# Task statement
Reproduce the mailing-list message below word for word from "[<prev] [next>] [<thread-prev]" to "(Eric W. Biederman)".

# Reading passage
----------------

[<prev] [next>] [<thread-prev] [thread-next>] [day] [month] [year] [list]
Message-ID: <87d2ngyb02.fsf@xmission.com>
Date: Mon, 07 Oct 2013 15:25:17 -0700
From: ebiederm@...ssion.com (Eric W. Biederman)
To: Andy Lutomirski <luto@...capital.net>
Cc: "Serge E. Hallyn" <serge@...lyn.com>,
Miklos Szeredi <miklos@...redi.hu>,
Al Viro <viro@...iv.linux.org.uk>,
Linux-Fsdevel <linux-fsdevel@...r.kernel.org>,
Kernel Mailing List <linux-kernel@...r.kernel.org>,
Rob Landley <rob@...dley.net>,
Linus Torvalds <torvalds@...ux-foundation.org>
Subject: Re: [RFC][PATCH 4/3] vfs: Allow rmdir to remove mounts in all but the current mount namespace
Andy Lutomirski <luto@...capital.net> writes:
> On Mon, Oct 7, 2013 at 7:55 AM, Eric W. Biederman <ebiederm@...ssion.com> wrote:
>> "Serge E. Hallyn" <serge@...lyn.com> writes:
>>
>>> Quoting Eric W. Biederman (ebiederm@...ssion.com):
>>>>
>>>> Programs have been known to test for empty directories by attempting
>>>> to remove them. To keep from violating the principle of least
>>>> surprise don't let directories the caller can see with someting
>>>> mounted on them be deleted.
>>>
>>> Do you think we should do the same thing for over-mounted file at
>>> vfs_unlink()?

----------------

# Provided data
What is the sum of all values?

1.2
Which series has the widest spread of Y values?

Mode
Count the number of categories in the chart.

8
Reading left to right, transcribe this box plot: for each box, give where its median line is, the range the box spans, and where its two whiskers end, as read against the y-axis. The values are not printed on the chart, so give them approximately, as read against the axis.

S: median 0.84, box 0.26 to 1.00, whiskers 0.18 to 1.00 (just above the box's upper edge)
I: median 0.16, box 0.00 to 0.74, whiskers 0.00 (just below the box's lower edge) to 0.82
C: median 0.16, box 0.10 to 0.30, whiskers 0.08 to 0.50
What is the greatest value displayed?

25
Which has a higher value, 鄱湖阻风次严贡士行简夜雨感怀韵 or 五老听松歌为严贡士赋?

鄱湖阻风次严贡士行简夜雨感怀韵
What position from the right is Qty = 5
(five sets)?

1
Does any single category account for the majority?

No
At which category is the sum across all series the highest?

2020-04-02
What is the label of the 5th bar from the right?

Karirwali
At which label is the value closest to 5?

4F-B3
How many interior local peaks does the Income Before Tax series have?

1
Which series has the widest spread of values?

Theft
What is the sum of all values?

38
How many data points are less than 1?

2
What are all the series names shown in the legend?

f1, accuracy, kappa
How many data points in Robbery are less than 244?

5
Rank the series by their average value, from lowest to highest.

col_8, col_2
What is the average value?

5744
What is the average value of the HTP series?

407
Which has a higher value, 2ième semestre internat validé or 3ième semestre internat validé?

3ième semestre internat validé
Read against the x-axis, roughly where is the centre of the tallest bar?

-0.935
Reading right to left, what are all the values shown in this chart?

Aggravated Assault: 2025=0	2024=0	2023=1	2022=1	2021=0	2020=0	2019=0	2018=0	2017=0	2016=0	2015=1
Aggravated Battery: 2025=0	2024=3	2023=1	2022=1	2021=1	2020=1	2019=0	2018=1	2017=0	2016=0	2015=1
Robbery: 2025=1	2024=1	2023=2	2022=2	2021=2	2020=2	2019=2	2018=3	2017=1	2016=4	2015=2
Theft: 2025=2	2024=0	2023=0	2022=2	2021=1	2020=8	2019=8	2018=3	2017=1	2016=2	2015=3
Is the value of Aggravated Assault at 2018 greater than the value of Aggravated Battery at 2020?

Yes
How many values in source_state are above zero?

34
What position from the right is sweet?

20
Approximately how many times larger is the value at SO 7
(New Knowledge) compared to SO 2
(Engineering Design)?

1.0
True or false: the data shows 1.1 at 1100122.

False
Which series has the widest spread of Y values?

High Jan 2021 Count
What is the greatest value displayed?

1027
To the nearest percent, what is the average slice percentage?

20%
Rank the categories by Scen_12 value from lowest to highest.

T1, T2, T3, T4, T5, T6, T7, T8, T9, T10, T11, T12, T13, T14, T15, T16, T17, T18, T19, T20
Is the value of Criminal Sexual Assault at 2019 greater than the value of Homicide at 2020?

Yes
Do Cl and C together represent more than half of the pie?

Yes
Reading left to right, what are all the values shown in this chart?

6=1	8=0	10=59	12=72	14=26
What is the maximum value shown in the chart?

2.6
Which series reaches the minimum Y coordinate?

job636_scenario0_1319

----------------

# Result
[<prev] [next>] [<thread-prev] [thread-next>] [day] [month] [year] [list]
Message-ID: <87d2ngyb02.fsf@xmission.com>
Date: Mon, 07 Oct 2013 15:25:17 -0700
From: ebiederm@...ssion.com (Eric W. Biederman)